EXERCISE AIM: Tally the lines of the data that include the word "everything" and state the total, nothing else.
┌─ DATA EXCERPTS
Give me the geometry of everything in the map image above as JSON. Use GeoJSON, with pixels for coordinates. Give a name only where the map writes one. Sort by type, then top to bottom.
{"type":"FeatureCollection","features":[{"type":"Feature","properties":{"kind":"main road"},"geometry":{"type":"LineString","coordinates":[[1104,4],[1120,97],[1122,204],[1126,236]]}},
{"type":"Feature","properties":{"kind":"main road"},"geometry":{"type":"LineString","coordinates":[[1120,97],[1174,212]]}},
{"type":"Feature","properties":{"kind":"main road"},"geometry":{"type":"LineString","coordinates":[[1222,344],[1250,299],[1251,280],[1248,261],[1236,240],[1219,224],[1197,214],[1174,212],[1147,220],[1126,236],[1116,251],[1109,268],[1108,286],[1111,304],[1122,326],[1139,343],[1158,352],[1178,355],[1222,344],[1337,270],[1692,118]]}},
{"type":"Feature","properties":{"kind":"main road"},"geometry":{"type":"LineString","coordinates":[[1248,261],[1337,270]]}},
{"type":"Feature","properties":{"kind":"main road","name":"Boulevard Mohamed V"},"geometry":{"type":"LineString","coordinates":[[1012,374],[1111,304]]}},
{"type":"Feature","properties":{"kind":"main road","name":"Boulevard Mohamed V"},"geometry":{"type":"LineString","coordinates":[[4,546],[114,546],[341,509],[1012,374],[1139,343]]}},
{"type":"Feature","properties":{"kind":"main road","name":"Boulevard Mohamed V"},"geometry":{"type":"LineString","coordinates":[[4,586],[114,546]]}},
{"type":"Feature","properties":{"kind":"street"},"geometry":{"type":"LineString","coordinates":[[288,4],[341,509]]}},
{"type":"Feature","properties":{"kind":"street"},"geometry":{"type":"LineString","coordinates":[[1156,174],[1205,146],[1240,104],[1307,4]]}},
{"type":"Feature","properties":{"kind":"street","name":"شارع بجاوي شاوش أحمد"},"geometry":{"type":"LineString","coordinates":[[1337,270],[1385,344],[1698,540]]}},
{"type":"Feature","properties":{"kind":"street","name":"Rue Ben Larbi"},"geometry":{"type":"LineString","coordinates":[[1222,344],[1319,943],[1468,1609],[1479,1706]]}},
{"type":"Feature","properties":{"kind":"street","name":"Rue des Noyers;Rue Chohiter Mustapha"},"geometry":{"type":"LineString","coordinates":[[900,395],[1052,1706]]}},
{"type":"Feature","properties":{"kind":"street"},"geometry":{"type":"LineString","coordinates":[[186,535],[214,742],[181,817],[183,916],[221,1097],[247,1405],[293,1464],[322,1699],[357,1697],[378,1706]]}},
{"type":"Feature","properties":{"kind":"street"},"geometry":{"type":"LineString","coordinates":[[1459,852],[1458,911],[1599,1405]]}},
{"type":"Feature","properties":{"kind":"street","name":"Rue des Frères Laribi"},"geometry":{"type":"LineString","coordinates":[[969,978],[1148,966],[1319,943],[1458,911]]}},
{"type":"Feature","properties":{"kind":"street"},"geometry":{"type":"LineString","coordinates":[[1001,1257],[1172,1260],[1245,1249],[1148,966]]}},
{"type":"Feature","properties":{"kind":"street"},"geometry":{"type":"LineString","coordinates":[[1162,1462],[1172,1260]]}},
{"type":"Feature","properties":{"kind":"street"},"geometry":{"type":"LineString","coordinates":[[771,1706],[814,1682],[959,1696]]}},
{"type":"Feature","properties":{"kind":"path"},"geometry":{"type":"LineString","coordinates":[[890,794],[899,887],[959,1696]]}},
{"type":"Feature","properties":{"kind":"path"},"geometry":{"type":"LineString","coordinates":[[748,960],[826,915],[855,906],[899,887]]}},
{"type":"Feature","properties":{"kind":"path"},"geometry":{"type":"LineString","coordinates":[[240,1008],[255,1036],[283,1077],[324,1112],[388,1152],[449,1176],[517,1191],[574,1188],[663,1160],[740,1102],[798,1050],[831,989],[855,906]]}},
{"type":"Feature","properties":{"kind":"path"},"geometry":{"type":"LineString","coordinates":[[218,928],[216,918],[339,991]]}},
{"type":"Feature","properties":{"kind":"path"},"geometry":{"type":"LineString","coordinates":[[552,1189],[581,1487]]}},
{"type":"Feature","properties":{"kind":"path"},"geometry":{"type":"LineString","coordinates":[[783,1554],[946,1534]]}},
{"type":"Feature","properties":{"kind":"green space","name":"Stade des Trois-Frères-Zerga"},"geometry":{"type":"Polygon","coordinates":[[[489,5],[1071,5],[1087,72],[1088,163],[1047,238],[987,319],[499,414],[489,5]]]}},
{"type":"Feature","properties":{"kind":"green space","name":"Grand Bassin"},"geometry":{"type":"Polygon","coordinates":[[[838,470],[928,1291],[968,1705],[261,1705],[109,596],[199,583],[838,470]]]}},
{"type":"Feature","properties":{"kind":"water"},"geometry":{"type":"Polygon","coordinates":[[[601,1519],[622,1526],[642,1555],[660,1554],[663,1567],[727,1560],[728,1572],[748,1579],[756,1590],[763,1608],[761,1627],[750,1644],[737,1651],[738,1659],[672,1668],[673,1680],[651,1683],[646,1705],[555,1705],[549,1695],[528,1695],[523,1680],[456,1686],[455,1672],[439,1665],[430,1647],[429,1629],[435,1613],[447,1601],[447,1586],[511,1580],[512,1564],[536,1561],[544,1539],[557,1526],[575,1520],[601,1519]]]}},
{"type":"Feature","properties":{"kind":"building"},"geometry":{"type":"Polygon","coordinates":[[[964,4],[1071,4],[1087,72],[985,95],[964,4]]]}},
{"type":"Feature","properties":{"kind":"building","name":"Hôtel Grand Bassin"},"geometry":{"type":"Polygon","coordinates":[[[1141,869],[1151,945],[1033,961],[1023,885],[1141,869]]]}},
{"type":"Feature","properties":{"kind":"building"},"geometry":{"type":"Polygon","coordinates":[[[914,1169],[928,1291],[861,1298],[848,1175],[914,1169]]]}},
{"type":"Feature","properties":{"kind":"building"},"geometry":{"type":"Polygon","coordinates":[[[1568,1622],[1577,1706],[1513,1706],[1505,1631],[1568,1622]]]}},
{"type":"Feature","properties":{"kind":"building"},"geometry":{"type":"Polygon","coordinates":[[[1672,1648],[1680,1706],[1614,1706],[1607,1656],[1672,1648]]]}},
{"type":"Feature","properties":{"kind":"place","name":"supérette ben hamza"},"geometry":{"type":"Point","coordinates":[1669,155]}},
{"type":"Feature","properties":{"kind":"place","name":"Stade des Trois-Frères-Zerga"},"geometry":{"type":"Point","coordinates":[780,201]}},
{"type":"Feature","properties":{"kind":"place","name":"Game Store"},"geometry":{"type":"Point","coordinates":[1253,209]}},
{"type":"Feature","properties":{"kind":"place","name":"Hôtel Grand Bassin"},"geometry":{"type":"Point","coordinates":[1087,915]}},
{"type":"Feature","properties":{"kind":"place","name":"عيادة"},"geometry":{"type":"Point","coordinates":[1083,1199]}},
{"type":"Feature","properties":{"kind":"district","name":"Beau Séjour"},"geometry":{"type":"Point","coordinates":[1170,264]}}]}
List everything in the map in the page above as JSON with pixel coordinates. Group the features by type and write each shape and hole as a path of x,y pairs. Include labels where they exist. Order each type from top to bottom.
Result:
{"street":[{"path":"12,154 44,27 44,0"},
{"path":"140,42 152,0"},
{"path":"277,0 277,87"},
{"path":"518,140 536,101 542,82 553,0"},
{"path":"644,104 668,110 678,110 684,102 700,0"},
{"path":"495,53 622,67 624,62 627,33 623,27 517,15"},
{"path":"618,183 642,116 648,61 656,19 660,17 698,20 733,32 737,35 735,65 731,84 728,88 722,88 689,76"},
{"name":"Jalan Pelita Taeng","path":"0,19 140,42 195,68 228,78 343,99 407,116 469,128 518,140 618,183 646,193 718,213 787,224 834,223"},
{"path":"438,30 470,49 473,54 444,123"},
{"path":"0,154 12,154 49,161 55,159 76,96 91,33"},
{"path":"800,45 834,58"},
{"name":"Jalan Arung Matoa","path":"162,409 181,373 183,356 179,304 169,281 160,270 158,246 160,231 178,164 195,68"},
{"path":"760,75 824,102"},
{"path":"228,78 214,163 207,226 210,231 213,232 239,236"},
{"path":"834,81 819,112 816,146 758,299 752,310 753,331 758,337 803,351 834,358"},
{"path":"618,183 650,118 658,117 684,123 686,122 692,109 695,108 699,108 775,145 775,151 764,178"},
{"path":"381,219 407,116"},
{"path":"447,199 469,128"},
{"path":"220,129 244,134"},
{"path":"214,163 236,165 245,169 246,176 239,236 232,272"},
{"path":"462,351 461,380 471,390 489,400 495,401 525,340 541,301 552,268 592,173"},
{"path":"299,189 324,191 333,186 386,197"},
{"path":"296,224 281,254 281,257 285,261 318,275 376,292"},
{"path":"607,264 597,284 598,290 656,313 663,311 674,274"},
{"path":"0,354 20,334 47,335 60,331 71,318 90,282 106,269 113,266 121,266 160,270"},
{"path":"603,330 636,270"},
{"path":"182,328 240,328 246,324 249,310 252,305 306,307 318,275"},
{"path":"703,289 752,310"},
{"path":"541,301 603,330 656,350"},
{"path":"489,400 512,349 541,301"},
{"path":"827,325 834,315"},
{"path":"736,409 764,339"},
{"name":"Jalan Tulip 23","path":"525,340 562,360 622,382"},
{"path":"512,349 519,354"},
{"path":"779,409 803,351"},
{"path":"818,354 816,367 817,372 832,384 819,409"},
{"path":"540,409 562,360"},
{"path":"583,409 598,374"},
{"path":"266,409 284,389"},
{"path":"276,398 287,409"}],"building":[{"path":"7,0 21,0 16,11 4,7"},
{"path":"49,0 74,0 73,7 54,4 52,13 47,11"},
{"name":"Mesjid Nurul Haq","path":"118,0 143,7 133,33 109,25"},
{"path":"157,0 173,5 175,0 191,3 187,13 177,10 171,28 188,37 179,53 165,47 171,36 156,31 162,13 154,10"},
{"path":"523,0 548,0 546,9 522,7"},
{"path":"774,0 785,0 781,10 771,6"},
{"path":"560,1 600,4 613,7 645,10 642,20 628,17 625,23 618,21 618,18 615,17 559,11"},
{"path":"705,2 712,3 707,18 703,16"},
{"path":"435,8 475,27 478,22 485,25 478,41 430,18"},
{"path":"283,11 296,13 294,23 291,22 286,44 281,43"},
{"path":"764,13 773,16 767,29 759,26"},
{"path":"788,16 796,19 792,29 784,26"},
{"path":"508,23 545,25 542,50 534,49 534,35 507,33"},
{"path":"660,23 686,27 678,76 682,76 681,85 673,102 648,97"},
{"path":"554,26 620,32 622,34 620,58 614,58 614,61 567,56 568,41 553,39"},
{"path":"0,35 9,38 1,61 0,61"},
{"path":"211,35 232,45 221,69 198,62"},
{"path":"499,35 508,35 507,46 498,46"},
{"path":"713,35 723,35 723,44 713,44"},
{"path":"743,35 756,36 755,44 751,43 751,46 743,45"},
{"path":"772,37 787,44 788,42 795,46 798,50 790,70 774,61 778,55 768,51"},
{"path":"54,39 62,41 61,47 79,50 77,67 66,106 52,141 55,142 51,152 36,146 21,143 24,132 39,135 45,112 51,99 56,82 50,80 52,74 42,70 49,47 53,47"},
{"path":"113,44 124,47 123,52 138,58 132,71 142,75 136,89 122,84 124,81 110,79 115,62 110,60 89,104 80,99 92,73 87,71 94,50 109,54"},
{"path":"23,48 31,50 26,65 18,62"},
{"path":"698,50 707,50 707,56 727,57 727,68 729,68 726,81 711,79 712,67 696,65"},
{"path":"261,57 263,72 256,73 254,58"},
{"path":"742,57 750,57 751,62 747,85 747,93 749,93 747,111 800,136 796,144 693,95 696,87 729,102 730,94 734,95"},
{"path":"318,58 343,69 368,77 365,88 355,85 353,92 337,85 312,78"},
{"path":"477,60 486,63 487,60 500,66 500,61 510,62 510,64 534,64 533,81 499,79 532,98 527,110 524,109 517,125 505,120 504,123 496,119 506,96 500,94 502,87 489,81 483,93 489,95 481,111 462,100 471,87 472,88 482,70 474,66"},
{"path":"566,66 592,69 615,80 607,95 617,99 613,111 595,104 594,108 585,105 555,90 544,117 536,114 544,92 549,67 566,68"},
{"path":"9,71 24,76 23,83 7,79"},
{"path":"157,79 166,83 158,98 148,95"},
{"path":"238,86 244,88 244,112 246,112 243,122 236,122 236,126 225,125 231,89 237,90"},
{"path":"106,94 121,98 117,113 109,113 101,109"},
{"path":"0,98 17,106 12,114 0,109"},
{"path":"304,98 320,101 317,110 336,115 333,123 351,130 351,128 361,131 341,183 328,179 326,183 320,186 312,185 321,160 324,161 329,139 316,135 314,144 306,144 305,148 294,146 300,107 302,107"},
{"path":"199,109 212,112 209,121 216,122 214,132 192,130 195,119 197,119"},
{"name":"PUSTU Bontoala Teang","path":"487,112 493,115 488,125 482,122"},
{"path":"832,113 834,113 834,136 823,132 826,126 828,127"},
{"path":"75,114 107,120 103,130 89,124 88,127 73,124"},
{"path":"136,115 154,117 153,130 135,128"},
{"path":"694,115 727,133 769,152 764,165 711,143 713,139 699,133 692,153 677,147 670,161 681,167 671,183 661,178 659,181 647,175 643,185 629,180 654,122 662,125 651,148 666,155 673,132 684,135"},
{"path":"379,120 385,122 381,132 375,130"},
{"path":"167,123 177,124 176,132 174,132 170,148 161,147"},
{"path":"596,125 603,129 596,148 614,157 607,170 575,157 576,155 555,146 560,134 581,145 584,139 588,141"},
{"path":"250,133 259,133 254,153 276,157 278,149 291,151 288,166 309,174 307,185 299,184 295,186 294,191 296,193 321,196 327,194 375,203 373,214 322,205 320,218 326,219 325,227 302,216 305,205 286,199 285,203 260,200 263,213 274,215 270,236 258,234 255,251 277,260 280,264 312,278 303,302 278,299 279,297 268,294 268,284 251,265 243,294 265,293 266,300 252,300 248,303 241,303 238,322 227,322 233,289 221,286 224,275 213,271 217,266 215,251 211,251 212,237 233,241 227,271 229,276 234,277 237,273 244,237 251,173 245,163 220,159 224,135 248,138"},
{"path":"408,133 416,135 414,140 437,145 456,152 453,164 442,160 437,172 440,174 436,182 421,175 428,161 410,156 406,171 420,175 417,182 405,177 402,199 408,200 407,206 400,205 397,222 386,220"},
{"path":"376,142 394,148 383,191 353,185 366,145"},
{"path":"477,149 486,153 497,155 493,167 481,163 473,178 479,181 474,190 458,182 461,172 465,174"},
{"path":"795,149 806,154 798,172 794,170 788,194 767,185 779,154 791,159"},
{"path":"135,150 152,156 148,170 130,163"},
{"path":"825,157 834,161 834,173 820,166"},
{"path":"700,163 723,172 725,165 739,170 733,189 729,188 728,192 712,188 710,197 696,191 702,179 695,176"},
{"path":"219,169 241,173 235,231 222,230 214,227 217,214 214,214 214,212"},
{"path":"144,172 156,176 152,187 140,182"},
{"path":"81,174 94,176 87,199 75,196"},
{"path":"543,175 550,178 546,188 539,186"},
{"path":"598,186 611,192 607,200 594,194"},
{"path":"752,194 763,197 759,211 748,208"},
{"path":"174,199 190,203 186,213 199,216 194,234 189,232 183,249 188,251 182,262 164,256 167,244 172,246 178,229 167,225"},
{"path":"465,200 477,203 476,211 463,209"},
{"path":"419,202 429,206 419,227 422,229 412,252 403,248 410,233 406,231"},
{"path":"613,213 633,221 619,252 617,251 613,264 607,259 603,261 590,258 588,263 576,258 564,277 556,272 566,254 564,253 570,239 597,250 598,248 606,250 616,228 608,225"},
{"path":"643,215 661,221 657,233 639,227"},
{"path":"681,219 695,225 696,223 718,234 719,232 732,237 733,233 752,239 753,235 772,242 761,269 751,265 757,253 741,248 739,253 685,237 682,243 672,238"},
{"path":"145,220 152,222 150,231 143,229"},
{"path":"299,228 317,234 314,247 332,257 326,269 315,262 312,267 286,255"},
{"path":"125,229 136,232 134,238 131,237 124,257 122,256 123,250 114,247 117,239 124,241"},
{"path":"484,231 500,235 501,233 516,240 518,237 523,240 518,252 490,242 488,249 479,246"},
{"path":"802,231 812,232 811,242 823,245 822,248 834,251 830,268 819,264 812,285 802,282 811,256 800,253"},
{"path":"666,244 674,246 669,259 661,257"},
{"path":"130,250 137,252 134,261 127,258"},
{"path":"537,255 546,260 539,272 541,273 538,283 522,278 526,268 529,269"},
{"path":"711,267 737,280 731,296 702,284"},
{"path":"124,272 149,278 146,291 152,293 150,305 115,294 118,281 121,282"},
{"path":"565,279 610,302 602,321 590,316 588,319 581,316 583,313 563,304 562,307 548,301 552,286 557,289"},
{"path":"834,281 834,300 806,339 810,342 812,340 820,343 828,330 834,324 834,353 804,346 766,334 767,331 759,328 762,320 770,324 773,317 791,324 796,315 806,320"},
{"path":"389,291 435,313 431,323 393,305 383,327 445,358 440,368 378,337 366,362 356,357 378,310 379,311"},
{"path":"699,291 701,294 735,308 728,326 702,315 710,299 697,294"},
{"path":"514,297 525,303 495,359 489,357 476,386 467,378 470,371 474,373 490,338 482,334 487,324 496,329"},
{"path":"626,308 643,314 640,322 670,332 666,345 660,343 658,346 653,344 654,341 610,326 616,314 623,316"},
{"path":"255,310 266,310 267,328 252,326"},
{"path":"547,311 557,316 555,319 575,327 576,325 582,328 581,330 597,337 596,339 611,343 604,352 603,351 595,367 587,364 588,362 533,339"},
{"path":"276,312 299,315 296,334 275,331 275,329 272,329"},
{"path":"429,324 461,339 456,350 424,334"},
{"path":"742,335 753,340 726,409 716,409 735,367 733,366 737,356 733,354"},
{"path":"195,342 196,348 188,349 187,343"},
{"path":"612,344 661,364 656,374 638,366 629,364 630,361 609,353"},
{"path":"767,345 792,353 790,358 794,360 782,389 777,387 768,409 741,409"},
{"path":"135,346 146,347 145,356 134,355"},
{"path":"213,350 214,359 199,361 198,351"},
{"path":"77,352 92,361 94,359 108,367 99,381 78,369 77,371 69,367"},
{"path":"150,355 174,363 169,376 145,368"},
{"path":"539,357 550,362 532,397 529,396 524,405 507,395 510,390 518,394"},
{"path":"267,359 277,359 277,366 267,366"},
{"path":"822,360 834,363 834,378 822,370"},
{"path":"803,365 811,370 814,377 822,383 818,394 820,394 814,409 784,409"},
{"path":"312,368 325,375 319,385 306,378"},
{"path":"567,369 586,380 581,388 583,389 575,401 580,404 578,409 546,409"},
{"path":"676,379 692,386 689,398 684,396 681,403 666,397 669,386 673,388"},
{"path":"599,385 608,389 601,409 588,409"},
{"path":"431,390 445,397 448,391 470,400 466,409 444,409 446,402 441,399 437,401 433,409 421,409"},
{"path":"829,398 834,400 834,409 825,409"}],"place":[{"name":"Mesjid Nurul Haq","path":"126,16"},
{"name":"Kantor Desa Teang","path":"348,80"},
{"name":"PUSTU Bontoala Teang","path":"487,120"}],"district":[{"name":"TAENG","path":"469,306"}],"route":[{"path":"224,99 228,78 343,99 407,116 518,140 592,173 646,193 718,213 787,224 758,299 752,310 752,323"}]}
└─
RESPONSE FOR THIS EXERCISE: 2